I always found it an amazing coincidence that none of the private partnerships got into any trouble. Coincidence? Perhaps not — from page 136, Bailout Nation:
More importantly, banks started adopting the “eat what you kill” compensation systems. The bonus structure, replete with short-term financial incentives, began to dominate banks. Throw in monthly performance fees and annual stock option incentives, and you end up with a skewed business model suddenly embracing quicker trading profits.
“This had an enormous impact upon the ways investment banks approached business generation and risk management. Like many public companies, they became increasingly short-term focused. “Making the quarter,” in Street parlance, meant pulling out all the stops to hit your quarterly profit figures, by any means necessary. Incentives became misaligned with shareholders’ interests, as risky short-term performance was rewarded with huge bonuses. Not surprisingly, this worked to the detriment of long-term sustainability.

* * * *

● **Complete the following**
**a.** Answer these questions from the passage on bank bonuses:
(i) Which page of Bailout Nation is the excerpt taken from?
(ii) What name is given to the compensation systems that banks started adopting?
(iii) In Street parlance, what did "Making the quarter" mean?
**b.** Write out the passage on bank bonuses between "I always found" and "quicker trading profits.", inclusive.

● **Available data**
* * * *

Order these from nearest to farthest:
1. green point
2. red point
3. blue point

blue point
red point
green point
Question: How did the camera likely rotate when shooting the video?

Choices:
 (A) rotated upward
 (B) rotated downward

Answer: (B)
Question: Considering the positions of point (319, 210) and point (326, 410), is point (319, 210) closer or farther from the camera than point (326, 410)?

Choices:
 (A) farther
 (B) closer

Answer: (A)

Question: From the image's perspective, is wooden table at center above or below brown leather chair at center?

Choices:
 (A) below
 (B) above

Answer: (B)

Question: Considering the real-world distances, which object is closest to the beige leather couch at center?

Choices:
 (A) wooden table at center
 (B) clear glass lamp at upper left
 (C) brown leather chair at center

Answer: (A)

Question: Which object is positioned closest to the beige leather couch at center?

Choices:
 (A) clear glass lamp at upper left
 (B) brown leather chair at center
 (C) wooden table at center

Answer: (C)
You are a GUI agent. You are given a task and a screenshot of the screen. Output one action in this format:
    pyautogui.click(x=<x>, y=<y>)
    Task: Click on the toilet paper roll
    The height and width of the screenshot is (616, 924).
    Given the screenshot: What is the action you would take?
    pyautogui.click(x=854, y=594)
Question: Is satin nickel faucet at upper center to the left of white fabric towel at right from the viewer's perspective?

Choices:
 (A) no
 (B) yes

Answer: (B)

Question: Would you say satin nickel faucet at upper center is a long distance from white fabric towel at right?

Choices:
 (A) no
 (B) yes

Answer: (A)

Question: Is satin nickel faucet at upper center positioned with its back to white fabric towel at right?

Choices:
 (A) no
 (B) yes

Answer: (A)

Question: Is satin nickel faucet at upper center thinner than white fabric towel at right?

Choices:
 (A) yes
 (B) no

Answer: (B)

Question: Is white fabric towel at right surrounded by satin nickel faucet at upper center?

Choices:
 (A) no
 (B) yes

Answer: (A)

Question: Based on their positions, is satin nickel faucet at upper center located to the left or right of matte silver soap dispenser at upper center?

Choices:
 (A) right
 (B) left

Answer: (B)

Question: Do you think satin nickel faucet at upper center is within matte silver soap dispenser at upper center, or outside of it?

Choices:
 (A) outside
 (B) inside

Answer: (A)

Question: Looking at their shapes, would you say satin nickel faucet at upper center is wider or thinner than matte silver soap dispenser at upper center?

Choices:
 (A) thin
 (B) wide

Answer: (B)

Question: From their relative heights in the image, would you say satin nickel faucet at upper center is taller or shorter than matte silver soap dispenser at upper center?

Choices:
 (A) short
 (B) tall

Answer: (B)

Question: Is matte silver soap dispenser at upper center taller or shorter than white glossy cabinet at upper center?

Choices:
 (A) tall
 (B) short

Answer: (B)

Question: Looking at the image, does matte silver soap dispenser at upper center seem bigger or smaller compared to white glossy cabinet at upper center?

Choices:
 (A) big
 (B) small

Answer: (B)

* * * *

● **Answers for the tasks**
**a.**
(i) Page 136.
(ii) The "eat what you kill" compensation systems.
(iii) Pulling out all the stops to hit your quarterly profit figures, by any means necessary.

**b.**
I always found it an amazing coincidence that none of the private partnerships got into any trouble. Coincidence? Perhaps not — from page 136, Bailout Nation:
More importantly, banks started adopting the “eat what you kill” compensation systems. The bonus structure, replete with short-term financial incentives, began to dominate banks. Throw in monthly performance fees and annual stock option incentives, and you end up with a skewed business model suddenly embracing quicker trading profits.